Je me taisais. Oui, c’était bizarre, pour moi aussi ! Et alors ?

– Et Camille, cette trop mignonne garçon, je comprends ton choix !

– Camille, ce n’est pas pareil. C’est mon ami, mon grand ami. Je suis trop bien avec lui, mais il n’y a rien non plus entre nous.

– Tu es un drôle de mec ! Tu couches avec d’autres mecs et il ne se passe jamais rien !

– Oui, je sais, je ne comprends pas. Mais c’est vrai. Je les aime et je les respecte.

– Ça vaut vraiment le coup de parler avec toi. Et Fabrice ?
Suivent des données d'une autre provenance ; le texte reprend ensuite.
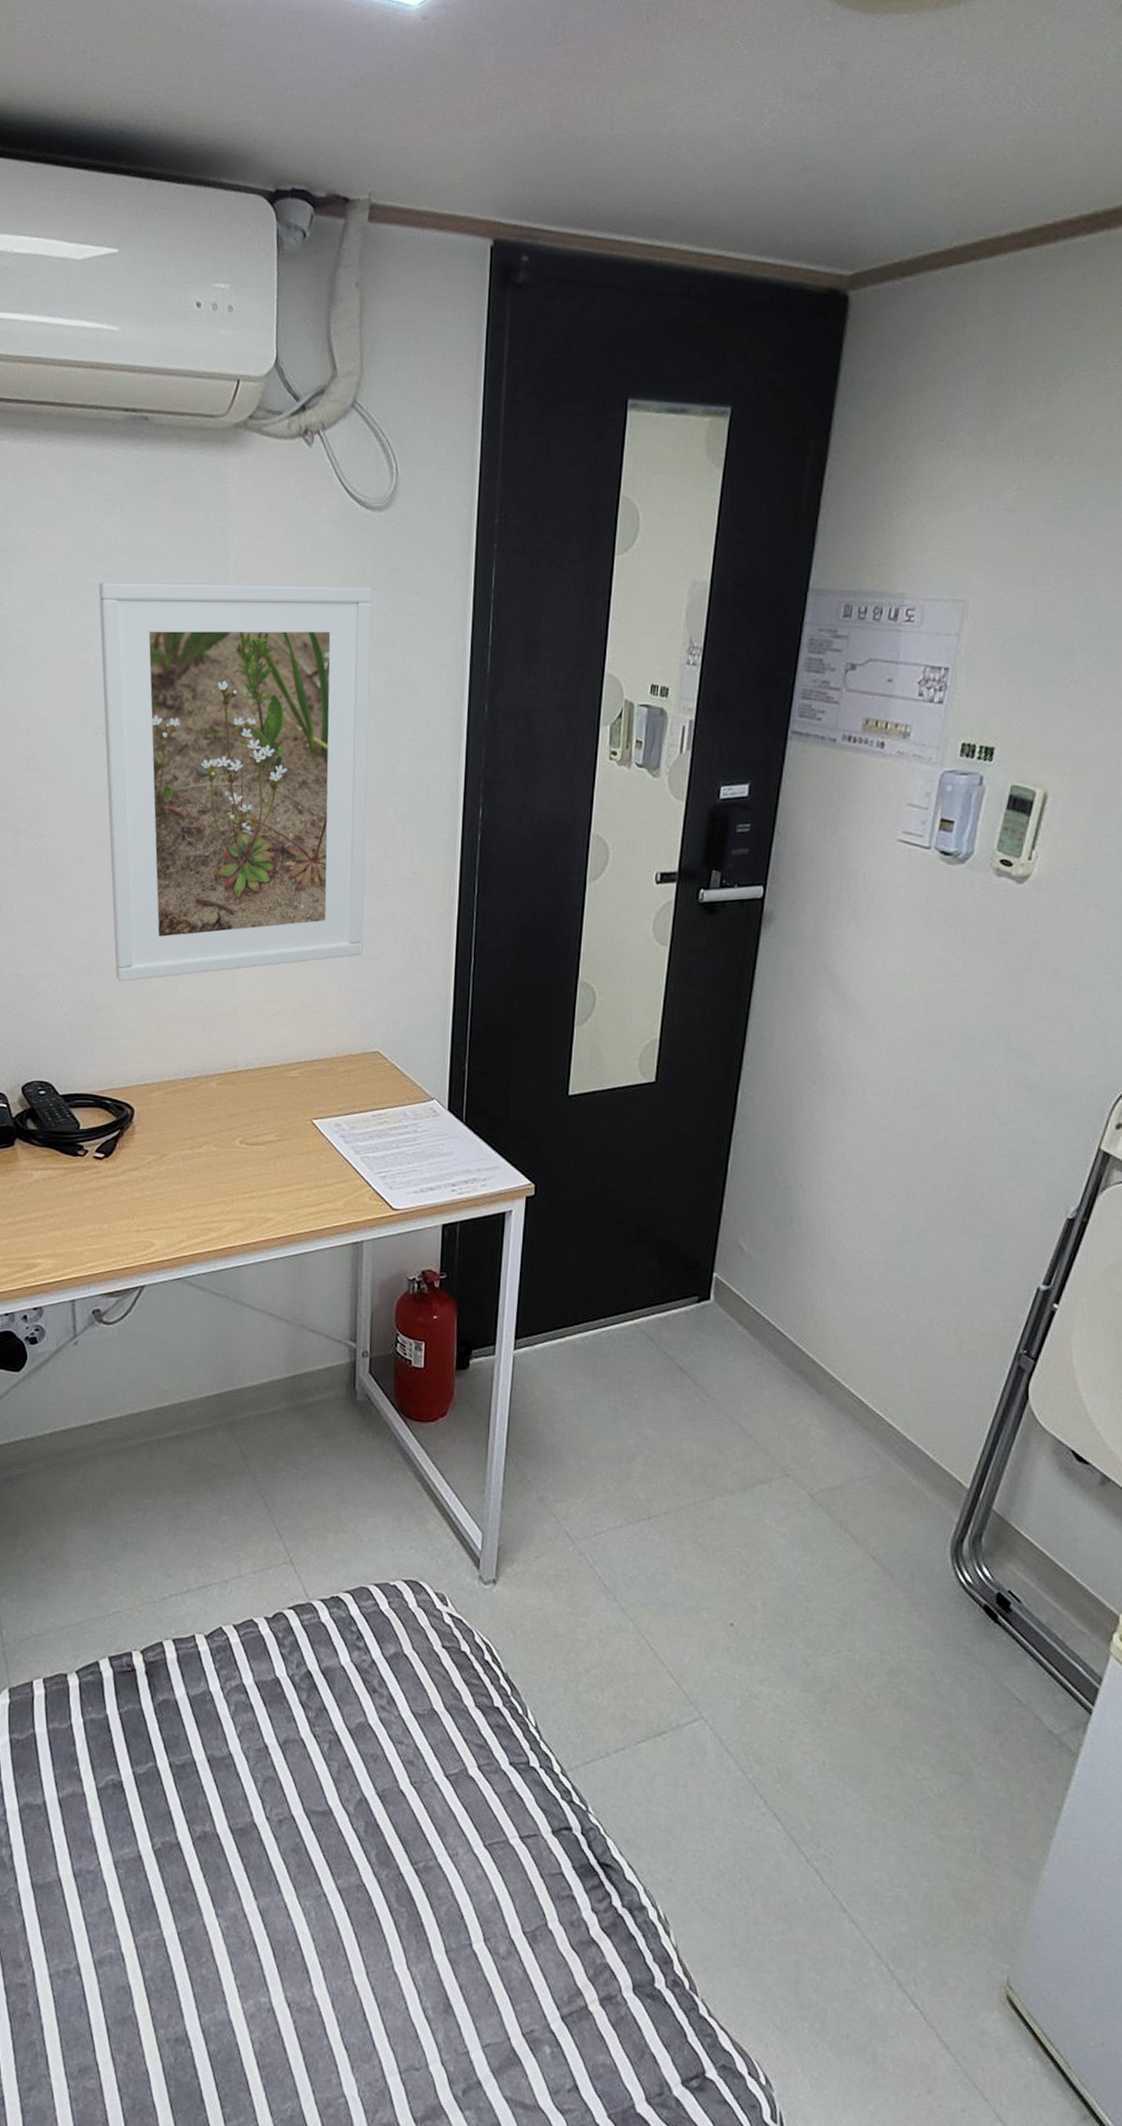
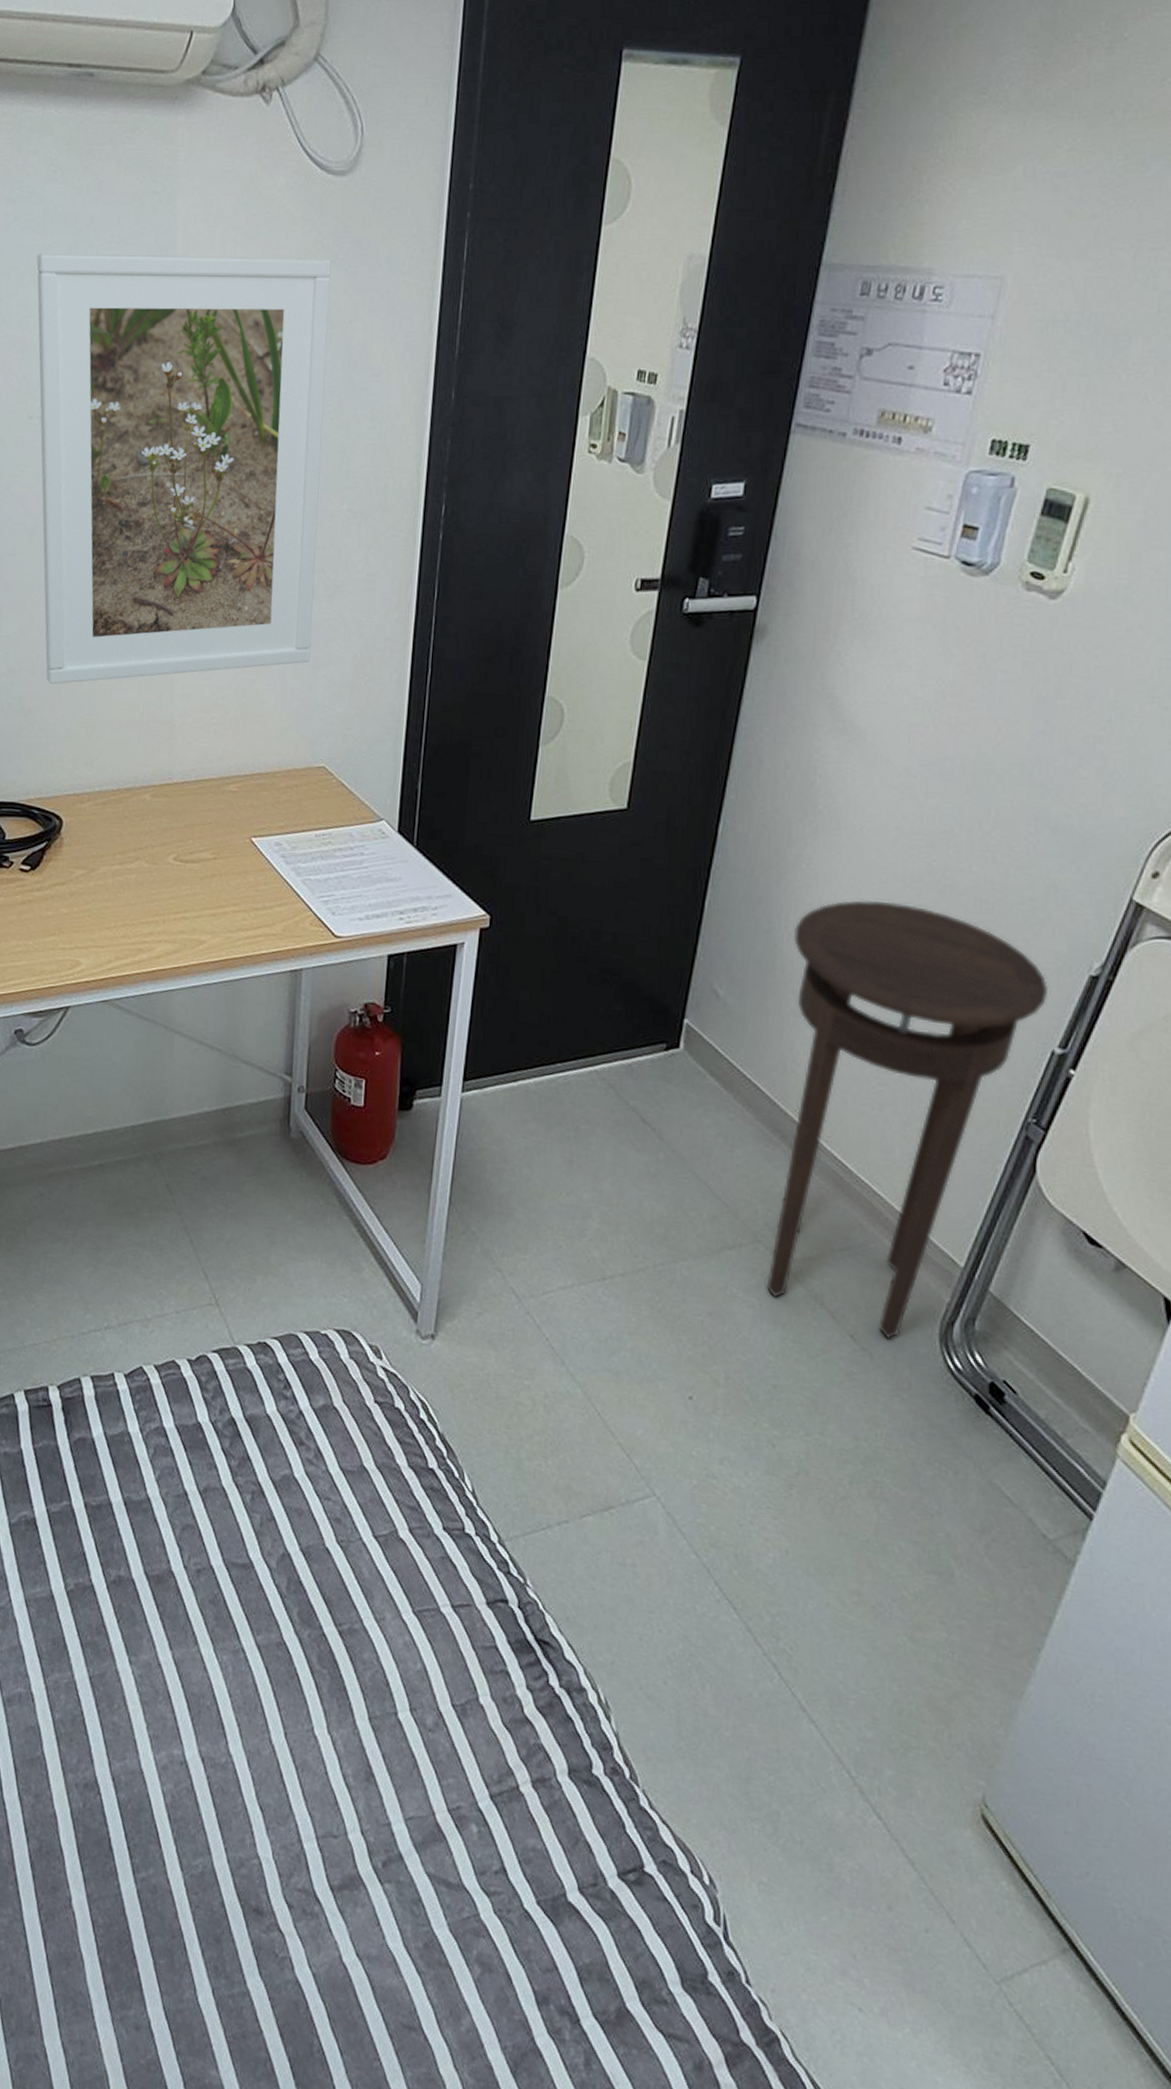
stool: none [796,1158,1032,1559] -> present [766,900,1049,1340]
Édouard m’interrogeait avec bienveillance, je ne me sentais pas agressé ou menacé. La gêne venait de moi, car je savais que tout ceci était étrange, invraisemblable. J’aurais tant aimé comprendre ce que je vivais ! Il m’avait dit qu’il aimait les garçons, je pouvais lui dire pour Fabrice. Après tout, c’est la seule chose « normale » qui m’arrivait. Enfin, normale, je ne sais pas, mais avec ce qu’il m’avait dit, il pouvait entendre, je lui faisais confiance. Et puis, il me regardait avec tant d’affection dans les yeux. Si, enfin, je pouvais parler de tout ce méli-mélo avec quelqu’un…

– Oui, avec Fabrice, nous avons des jeux de garçons. Pas autant que ce qu’il y avait dans le film !

– Alors, si tu avoues pour Fabrice, je dois te croire pour Camille et Charly ?

– Ben, oui !

Je me détendais en poursuivant notre conversation. Il me dit son problème, son gout pour les garçons, la promiscuité tentante des vestiaires et des douches, ses copains, des gros cons bornés sur le sujet, mais ses copains quand même. Nous avons parlé très longtemps, très agréablement. Je me sentais bien auprès de lui.

Quand il me prit la main, je le laissai faire. Quand il m’attira à lui, je me laissai faire. Quand il approcha ces lèvres, j’étais vaincu. Mon premier rapport, c’est à Édouard que je le dois.